I’ve been
labeled by my society as mentally ill. When I was first labeled this way, I knew
what it meant. I would undoubtedly be forgotten in the annals of history. I would
fail to be stamped with a label of being a successful human. My cancellation prize: take medication for the rest of my life and stick to my corner.
I was living
a life of great potential at the time: studying theoretical mathematics at UCLA
and spending much of my time engaged in the craft of writing. But, I decisively
gave up on my dream of becoming a math professor and published author. I
stopped going to class and studying which allowed me to forget the matter at
hand.
Society had
taken me out of normal and placed me into abnormal or, even worse, illness. The
way I perceived it, I had a pathology that nobody wanted.
My purpose
was stripped from me, and I dropped out of UCLA with six classes to go before I
had my degree. I had allowed myself to be eaten alive.
Internalized
stigma is the biggest downfall of being labeled as mentally ill. I've experienced
the hopelessness that this label warrants. As a result of society’s ever
pressing stigma that correlates with this label, I had convinced myself that I had
little to no value in serving my community, that it would be in my best
interest to sit back and live a life of very-low stress, not work, receive
government benefits, and stay out of the main stream conversation.
Campaigns for
the mentally ill are counter-productive.
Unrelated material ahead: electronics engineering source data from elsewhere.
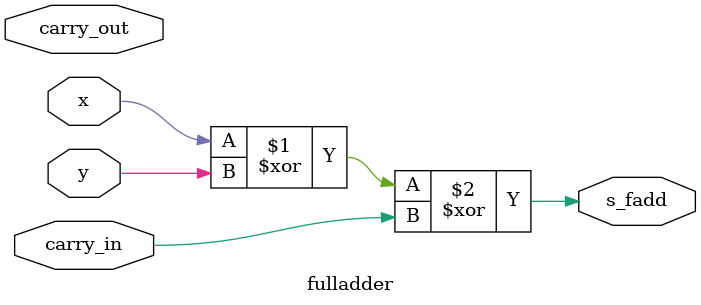
<source format=v>

`timescale 1ns / 1ps

module fulladder(
    input x,
    input y,
    input carry_in,
    output s_fadd,
    input carry_out
    );
    
    assign s_fadd = x ^ y ^ carry_in;
    assign carry_out = (x&y) | (y&carry_in) | (x&carry_in);
endmodule

</source>
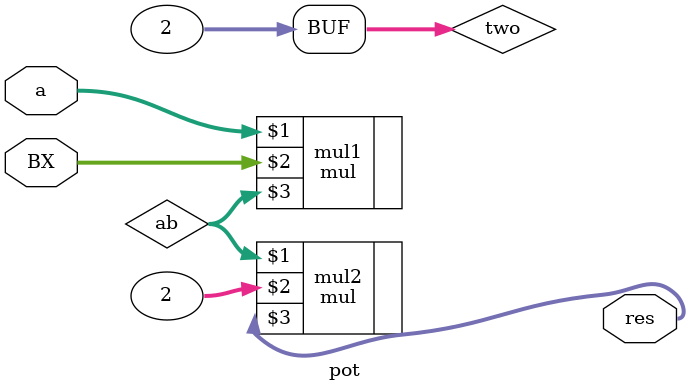
<source format=sv>
module pot #(parameter N=32)
    (input logic [N-1:0] a, BX,
     output logic [N-1:0] res);

	 logic [N-1:0] ab, two;
	 assign two = 2'b10;
	 
    mul #(N) mul1(a,BX, ab);
	 mul #(N) mul2(ab,two, res);
	 
endmodule

</source>
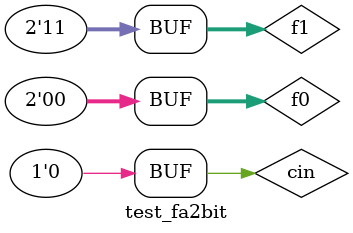
<source format=v>
module FA_1bit(a,b,cin,cout,sum);
  input a,b,cin;
  output cout, sum;
  xor(w1,cin,a);
  and(w2,cin,a);
  and(w3,a,b);
  and(w4,b,cin);
  xor(sum,w1,b);
  or(cout,w2,w3,w4);
endmodule
  
module FA_2bit(cin,a,b,sum,cout);
  input cin;
  input[1:0] a,b;
  output cout;
  output[1:0] sum;
  FA_1bit m0(.sum(sum[0]), .cout(w1),.cin(cin),.a(a[0]),.b(b[0]));
  FA_1bit m1(.sum(sum[1]), .cout(cout),.cin(w1),.a(a[1]),.b(b[1]));
endmodule
  
module test_fa2bit();
  reg cin;
  reg [1:0]f0,f1;
  wire cout;
  wire[1:0]sum;
  FA_2bit mm(.cin(cin),.a(f0),.b(f1), .sum(sum),.cout(cout));
  
  initial begin
    cin=1'b1; f0=2'b11;f1=2'b11;
    #20
    cin=1'b0; f0=2'b00;f1=2'b00;
    #20
    cin=1'b1; f0=2'b10;f1=2'b10;
    #20
    f0=2'b01;f1=2'b01;
    #20
    cin=1'b0; f0=2'b00;f1=2'b11;
  end
endmodule
    
</source>
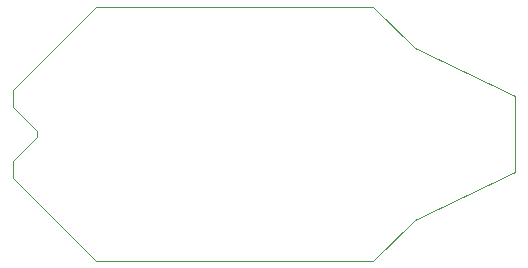
<source format=gbr>
G04 (created by PCBNEW (2013-jul-07)-stable) date Tue 30 Dec 2014 02:21:33 PM EST*
%MOIN*%
G04 Gerber Fmt 3.4, Leading zero omitted, Abs format*
%FSLAX34Y34*%
G01*
G70*
G90*
G04 APERTURE LIST*
%ADD10C,0.00590551*%
%ADD11C,0.00393701*%
G04 APERTURE END LIST*
G54D10*
G54D11*
X55118Y-14960D02*
X45866Y-14960D01*
X55118Y-23425D02*
X45866Y-23425D01*
X56496Y-16338D02*
X59842Y-17913D01*
X55118Y-14960D02*
X56496Y-16338D01*
X56496Y-22047D02*
X59842Y-20472D01*
X55118Y-23425D02*
X56496Y-22047D01*
X45866Y-14960D02*
X43110Y-17716D01*
X45866Y-23425D02*
X43110Y-20669D01*
X59842Y-20275D02*
X59842Y-20472D01*
X59842Y-17913D02*
X59842Y-20275D01*
X43897Y-19291D02*
X43897Y-19094D01*
X43110Y-20078D02*
X43897Y-19291D01*
X43110Y-20669D02*
X43110Y-20078D01*
X43110Y-17716D02*
X43110Y-18307D01*
X43897Y-19094D02*
X43110Y-18307D01*
M02*

</source>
For one, referring to an entire group
of people as the mentally ill is like saying, the athletes, the anxious, the
diabetics, or the coffee drinkers.
These
statements would sound ridiculous if society went around saying this in the
media, in public policy, and in everyday conversations. People respect the
individual differences in each person that may perhaps drink coffee, have
anxiety, practice a sport, or have diabetes.
The second
reason this is counterproductive is that those who experience a label of mental
illness is a person first and foremost. Experiencing a mental condition is only
a small part of who they are. Experiencing
the label has grown into a cancerous tumor that eats away at an entire group of
individuals. It’s unfair to be considered part of the mentally ill, instead of
anything except who we are individually.
The language
of mental illness was first created for medical terminology and communication
between psychiatrists, social workers, and psychologists. But mainstream
society took it upon themselves to create a stereotype of this label.
I don’t want
it to become an everyday thing to have a mental illness, although it’s nothing to
be ashamed of and something everyone should just accept as part of life. I want
to be accepted for being me. I want to be judged by my good nature, my humorous
sensibility, or my inquisitive mind.
I have
joined the organization of Changing the Name in order to be a part of the
conversation. Although the American Psychological Association (APA) will have
to officially change the name to something more descriptive of what is going – a brain dysfunction - it is my
goal to bring the importance of language and use of labels into the discussion.